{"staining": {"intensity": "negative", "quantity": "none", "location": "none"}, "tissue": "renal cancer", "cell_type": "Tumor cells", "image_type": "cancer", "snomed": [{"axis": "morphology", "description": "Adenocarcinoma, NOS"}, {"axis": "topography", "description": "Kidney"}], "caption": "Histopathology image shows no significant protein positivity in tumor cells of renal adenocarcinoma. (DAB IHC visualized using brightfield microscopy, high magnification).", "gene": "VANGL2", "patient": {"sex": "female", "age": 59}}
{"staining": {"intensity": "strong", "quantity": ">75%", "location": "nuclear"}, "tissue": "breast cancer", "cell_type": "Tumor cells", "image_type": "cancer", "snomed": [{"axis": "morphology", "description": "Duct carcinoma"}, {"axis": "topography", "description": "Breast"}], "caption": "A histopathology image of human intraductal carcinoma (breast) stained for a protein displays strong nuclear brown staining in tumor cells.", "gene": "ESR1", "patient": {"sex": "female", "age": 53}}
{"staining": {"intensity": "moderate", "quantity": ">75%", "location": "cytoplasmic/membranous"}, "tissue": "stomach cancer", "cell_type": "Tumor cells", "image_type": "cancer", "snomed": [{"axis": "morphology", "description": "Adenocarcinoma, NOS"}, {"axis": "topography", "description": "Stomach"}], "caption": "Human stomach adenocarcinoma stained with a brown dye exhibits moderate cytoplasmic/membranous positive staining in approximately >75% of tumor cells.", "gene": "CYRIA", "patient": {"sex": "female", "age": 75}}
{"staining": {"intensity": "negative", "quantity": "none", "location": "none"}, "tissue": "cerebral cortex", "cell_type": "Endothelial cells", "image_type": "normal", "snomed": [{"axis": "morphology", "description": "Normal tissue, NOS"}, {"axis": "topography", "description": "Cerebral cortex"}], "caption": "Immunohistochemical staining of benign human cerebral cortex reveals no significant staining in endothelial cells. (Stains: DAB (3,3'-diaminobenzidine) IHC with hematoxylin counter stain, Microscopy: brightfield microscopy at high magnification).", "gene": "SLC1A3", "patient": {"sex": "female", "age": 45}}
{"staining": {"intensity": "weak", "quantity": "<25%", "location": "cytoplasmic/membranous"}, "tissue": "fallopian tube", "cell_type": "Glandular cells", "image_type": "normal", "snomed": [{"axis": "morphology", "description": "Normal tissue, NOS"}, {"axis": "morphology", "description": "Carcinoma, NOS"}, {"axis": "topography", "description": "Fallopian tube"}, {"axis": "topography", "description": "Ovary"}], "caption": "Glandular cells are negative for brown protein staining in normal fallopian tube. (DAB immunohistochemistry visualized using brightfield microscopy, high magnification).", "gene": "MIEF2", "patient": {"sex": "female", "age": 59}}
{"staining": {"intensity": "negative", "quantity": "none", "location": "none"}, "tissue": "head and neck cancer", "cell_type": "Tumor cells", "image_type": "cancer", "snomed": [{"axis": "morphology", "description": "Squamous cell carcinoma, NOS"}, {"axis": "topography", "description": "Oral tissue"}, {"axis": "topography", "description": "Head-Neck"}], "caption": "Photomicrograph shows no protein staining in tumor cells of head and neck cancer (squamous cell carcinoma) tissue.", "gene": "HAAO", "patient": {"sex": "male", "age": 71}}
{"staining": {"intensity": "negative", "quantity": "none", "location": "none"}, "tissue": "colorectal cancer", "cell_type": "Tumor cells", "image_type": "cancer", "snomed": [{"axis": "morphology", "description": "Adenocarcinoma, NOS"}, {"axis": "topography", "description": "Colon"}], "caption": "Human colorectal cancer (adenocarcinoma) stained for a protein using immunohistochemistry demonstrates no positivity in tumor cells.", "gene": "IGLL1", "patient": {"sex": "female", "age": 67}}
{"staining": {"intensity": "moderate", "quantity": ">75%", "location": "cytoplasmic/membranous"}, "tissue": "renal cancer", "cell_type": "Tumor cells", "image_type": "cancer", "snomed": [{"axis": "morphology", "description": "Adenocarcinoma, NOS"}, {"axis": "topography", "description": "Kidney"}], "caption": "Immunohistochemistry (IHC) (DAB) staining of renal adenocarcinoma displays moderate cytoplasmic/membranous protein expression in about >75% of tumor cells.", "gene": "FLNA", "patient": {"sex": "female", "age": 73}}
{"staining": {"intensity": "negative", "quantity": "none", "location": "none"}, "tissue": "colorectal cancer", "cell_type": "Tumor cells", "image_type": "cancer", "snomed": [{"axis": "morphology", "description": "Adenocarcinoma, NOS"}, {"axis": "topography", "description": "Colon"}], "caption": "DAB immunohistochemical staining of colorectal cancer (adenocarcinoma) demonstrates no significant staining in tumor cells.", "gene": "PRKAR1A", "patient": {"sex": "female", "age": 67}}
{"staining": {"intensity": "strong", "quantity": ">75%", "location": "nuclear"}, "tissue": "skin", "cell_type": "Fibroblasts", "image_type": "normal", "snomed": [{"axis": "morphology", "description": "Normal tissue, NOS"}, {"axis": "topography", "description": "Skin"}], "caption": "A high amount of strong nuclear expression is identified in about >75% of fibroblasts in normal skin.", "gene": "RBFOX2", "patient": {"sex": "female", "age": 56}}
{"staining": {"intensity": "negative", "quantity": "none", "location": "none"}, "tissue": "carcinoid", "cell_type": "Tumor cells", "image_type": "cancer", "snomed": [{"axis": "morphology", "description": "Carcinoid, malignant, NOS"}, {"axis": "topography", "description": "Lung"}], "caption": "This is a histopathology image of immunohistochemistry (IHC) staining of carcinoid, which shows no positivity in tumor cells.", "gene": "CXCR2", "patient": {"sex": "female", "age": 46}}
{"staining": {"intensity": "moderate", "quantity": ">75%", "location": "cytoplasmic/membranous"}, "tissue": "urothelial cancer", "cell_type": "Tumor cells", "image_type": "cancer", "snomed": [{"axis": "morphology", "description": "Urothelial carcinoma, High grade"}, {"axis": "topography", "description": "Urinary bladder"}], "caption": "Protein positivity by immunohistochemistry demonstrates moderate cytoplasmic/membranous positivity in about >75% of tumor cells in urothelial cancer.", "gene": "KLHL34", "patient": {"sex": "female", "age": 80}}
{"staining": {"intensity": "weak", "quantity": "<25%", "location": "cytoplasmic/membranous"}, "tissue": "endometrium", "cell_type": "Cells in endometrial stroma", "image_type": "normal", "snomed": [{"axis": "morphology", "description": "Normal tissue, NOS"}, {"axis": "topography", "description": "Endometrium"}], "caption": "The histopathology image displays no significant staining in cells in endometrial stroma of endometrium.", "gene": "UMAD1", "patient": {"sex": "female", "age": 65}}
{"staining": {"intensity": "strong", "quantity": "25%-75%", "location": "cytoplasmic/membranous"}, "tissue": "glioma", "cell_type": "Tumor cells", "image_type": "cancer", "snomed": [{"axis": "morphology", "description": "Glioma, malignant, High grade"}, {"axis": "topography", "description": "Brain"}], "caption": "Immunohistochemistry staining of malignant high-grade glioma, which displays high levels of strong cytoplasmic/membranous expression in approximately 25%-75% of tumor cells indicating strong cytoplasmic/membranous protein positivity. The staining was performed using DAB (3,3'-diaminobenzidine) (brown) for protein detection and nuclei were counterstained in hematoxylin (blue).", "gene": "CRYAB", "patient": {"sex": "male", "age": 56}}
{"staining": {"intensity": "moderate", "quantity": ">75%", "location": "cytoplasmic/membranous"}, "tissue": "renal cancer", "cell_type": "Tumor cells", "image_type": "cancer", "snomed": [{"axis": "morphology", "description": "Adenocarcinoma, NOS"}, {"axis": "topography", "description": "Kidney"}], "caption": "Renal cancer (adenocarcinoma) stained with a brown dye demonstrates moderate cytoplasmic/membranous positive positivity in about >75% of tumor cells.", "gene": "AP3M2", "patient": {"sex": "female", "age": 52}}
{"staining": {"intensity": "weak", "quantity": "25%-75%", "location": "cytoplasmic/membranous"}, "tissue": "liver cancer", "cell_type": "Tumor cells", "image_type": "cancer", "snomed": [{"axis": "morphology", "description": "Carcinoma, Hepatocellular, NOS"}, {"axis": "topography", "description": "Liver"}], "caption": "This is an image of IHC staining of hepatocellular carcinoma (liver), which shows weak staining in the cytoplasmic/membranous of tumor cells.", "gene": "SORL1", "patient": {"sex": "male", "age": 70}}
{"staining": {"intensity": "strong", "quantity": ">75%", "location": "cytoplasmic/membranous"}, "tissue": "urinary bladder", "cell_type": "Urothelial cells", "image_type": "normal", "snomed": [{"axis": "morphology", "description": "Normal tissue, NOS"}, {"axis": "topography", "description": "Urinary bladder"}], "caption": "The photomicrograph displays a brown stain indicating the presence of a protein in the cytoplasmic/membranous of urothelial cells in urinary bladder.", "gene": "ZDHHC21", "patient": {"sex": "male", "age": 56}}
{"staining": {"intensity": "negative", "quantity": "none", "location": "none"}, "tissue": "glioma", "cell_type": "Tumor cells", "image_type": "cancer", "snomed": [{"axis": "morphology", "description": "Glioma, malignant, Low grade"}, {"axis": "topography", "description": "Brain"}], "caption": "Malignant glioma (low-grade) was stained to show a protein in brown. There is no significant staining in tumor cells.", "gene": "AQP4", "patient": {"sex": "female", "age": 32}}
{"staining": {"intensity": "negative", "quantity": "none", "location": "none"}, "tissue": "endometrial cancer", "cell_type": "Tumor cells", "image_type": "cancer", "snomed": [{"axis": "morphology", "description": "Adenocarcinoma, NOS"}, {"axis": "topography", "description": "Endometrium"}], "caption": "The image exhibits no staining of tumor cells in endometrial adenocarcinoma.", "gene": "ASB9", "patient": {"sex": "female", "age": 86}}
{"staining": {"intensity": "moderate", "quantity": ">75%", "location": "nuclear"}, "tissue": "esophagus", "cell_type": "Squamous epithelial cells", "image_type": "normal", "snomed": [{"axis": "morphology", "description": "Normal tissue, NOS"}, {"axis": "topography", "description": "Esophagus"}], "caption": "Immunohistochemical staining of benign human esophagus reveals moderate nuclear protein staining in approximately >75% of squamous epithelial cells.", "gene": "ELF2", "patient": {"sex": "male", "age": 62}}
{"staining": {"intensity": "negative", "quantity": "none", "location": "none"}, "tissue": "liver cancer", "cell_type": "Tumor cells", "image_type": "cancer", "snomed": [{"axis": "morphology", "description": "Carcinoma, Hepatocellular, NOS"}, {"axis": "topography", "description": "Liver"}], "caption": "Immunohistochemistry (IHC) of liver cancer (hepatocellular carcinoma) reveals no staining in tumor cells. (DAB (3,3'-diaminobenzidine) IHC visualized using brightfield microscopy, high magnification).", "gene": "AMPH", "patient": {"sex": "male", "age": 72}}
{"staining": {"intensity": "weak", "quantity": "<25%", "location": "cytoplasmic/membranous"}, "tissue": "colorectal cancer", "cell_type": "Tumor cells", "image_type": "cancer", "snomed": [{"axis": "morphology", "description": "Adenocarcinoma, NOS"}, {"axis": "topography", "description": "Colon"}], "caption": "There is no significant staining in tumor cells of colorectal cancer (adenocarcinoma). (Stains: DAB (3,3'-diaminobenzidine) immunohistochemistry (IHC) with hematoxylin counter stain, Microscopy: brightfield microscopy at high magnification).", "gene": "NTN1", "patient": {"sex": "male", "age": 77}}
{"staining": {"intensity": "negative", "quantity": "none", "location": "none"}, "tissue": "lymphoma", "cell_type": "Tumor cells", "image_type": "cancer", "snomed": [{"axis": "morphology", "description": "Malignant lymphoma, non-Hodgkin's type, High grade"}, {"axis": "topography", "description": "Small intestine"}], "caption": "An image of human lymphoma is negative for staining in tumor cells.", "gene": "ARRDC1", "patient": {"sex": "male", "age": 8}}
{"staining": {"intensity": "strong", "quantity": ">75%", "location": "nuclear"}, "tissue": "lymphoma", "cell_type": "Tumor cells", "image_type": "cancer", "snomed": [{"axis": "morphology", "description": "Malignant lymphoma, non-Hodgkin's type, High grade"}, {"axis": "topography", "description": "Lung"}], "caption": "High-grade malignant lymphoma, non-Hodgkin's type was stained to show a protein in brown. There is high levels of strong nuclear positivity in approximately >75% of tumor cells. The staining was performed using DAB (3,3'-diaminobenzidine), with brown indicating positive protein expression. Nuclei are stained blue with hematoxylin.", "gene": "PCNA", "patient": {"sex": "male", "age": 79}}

| Assignment |
Pick out all lines from the data above in which the word "Endometrium" appears.

| Exercise output |
{"staining": {"intensity": "weak", "quantity": "<25%", "location": "cytoplasmic/membranous"}, "tissue": "endometrium", "cell_type": "Cells in endometrial stroma", "image_type": "normal", "snomed": [{"axis": "morphology", "description": "Normal tissue, NOS"}, {"axis": "topography", "description": "Endometrium"}], "caption": "The histopathology image displays no significant staining in cells in endometrial stroma of endometrium.", "gene": "UMAD1", "patient": {"sex": "female", "age": 65}}
{"staining": {"intensity": "negative", "quantity": "none", "location": "none"}, "tissue": "endometrial cancer", "cell_type": "Tumor cells", "image_type": "cancer", "snomed": [{"axis": "morphology", "description": "Adenocarcinoma, NOS"}, {"axis": "topography", "description": "Endometrium"}], "caption": "The image exhibits no staining of tumor cells in endometrial adenocarcinoma.", "gene": "ASB9", "patient": {"sex": "female", "age": 86}}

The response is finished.